Probably the simplest and most straightforward method. It **assumes the time series is linear**, which for short intervals can be true, and uses methods like the least squares to fit the model on the time series. Two problems with it are (1) how to choose the historical window to capture linearity, and (2) the challenge of forecasting turning points (changes in consumption trend). In fact, most forecasting methods (neural networks included) experience the second problem and tend to predict these with a slight delay as they first need to observe the change “to become aware” of it. Spikes are hard to forecast.

## Regression Trees

In some cases data is clustered and cannot be predicted using a linear model. In this case trees are a better approach. Regression trees are decision trees applied to regressions (i.e., time series). The model is built by generating a tree containing decision branches such that the *squared error* of the model is minimized. When dealing with en energy consumption time series a regression trees uses as feature the time index to predict the *value *(kWh) of the energy consumption. To refine the tree more features such as the temperature can be added, but our previous experiments have showed that it may not help much as energy consumption is not always correlated with outside temperature. A **sample regression tree** generated based on the data from our building dataset can be seen below:

In the 2015 article our regression tree used in addition to the kWh consumption, the hourly weather forecast from nearby station. Results were however not as expected and if you take a look at the article you will notice that the regression tree method performed worse than the ISO models.

## ARIMA

Auto Regressive Integrated Moving Average is a **widely used method for time series forecast**. It can be broken down into the following 3 components.

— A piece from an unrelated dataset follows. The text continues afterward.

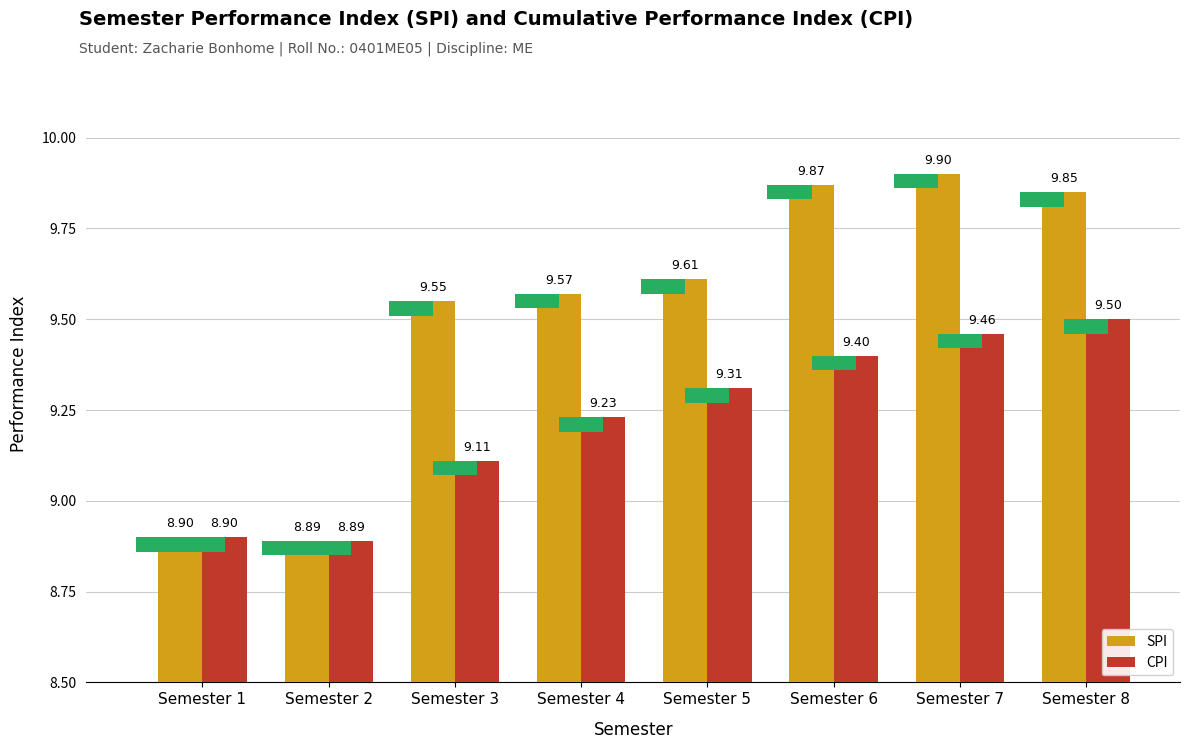

Does the chart contain stacked bars?

No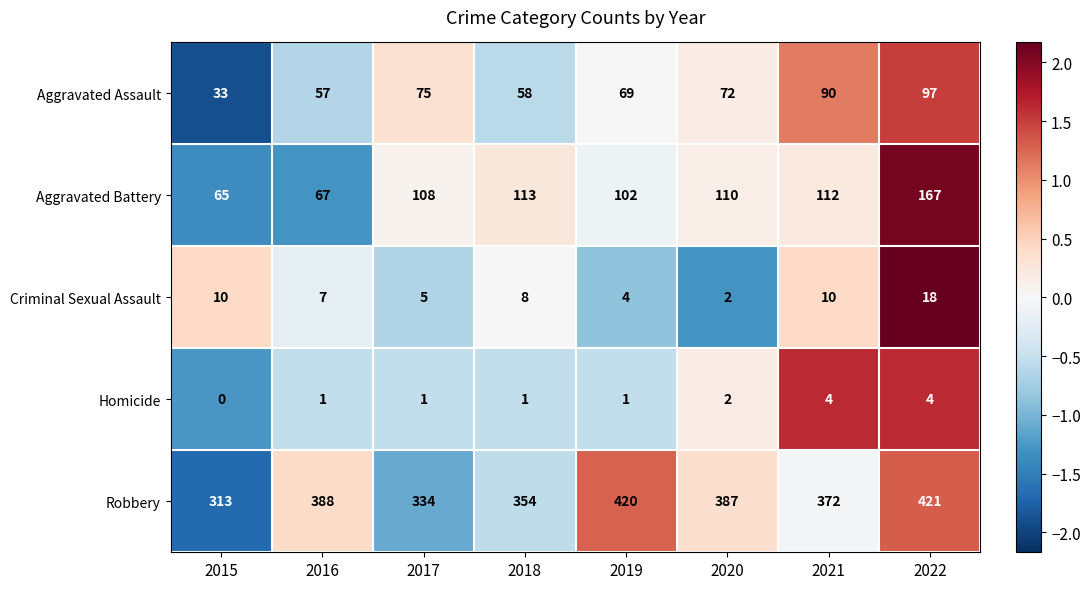

Which series has the largest range (max minus min)?

Robbery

**Auto Regressive**: uses past data to infer future values. Basically it assumes the future will be similar to the past (with a certain lag);**Integrated**: makes the time series stationary through differencing;**Moving Average**: Smoothens the time series by incorporating the dependency between an observed value and a residual error from a moving average model applied to lagged observed values.

Any of the previous 3 components can be absent giving rise to different forecast methods: AR, ARMA, MA, etc.

An important takeaway when using **ARIMA is that it does not work on seasonal time series**. If you want to take that into consideration seasonal ARIMA must be used instead.

## An the code for the above…

## Analysis of the results we got running the code above

By looking at the CDF for both datasets and for each method (see colab code above) some conclusions can be drawn:

- The efficiency of each method is different for a given dataset;
- Regression trees provide an overall better result for our setup but there when considering small MAPE the results vary;

- The efficiency of a method across different datasets varies;
- In general, methods perform better on the building dataset. The data amplitude plays a vital role.

**Note of caution**: this analysis is based on the particular demo configuration that I have used and results can differ if others are used (and even be better).

## Takeaways

In general, here are some key results from our paper summarizing the effectiveness of these methods:

- The
**prediction accuracy**is higher for customers with high consumption;- High consumption customers do not exhibit the “noise” of low consumption customers;

- Few recent observations are better predictors than large sets of historical observations;
- ISO models work very good with 2-3 weeks’ worth of data, while ARIMA usually performs well with 2 months of historical data;

- Simple ISO (Independent System Operator) averaging models are inadequate for
**weekend forecasts**;- These methods have been designed for Demand Response events which take place during weekdays. Compared to weekdays they deteriorate up to 20% when applied on weekends;

**ARIMA**achieves the best prediction accuracy for short 1-hour ahead forecasts;- Methods that capture global patterns over long periods of time are not suitable for real-time forecasts.
- Regression trees and ToD provide better medium to long-term forecasts.